Assigned task
From the article about the House Republican mask mandate protest, extract word for word the passage starting with "However, the body" and going on through "after the protest.".

House GOP stages mask mandate protest
Nearly 40 maskless House Republican lawmakers walked across the Capitol and onto the Senate floor in protest of the Capitol physician’s decision to reinstate a mask mandate in the lower chamber but not in the upper chamber.
Republicans complained that the policy, backed by Speaker Nancy Pelosi (D-Calif.) and other Democrats, is inconsistent, infringes on personal liberty, and is based on politics, not science.
However, the body of the 100-member Senate is less than a quarter of the size of the 435-member House, and all but a handful of senators are vaccinated while dozens of House Republicans have refused to say whether they got the vaccine.
Republicans wanted to show “what it was like on the floor of the Senate versus the floor of the House. Obviously, it’s vastly different,” a maskless Rep. Ronny Jackson (R-Texas), who served as former President Trump ’s White House physician, told The Hill after the protest.
Senators “have the freedom to speak without their mask on and be in there and it's not near as restrictive as it is on the House side. It makes no sense,” he added.
Among the group of Republicans who filed onto the Senate floor were Reps. Lauren Boebert (Colo.), Matt Gaetz (Fla.), Byron Donalds (Fla.), Marjorie Taylor Greene (Ga.), Chip Roy (Texas), Louie Gohmert (Texas), Madison Cawthorn (N.C.), Warren Davidson (Ohio), and Freedom Caucus Chairman Andy Biggs (Ariz.).

Stored items
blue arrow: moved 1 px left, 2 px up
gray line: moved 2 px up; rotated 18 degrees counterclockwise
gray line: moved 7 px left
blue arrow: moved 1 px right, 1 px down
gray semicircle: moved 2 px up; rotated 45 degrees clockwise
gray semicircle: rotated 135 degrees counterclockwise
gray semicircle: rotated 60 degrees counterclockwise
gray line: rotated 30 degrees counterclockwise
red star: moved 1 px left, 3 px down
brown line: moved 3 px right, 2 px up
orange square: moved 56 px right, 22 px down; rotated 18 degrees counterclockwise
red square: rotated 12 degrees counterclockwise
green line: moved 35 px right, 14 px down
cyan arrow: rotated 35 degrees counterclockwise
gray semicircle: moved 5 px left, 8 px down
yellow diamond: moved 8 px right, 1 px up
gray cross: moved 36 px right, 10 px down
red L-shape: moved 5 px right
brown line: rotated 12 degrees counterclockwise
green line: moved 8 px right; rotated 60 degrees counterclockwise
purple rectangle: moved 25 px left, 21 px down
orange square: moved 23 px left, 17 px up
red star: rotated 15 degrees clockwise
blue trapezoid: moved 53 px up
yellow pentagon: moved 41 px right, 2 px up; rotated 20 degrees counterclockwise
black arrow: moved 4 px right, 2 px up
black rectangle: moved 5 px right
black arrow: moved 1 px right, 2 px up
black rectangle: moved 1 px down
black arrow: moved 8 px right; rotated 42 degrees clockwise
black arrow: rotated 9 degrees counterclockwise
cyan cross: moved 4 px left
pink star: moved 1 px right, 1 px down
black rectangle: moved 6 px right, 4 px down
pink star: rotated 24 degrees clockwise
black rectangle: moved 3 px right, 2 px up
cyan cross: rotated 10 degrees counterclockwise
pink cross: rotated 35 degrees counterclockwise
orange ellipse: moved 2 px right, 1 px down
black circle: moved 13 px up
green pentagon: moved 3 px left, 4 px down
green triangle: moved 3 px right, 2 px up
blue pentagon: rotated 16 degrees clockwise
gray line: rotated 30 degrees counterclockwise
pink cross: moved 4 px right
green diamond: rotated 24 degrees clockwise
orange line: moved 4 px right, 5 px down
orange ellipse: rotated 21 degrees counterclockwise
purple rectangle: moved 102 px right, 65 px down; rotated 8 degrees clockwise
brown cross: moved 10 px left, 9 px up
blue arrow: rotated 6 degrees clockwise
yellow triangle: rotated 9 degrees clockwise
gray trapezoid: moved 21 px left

Exercise output
However, the body of the 100-member Senate is less than a quarter of the size of the 435-member House, and all but a handful of senators are vaccinated while dozens of House Republicans have refused to say whether they got the vaccine.
Republicans wanted to show “what it was like on the floor of the Senate versus the floor of the House. Obviously, it’s vastly different,” a maskless Rep. Ronny Jackson (R-Texas), who served as former President Trump ’s White House physician, told The Hill after the protest.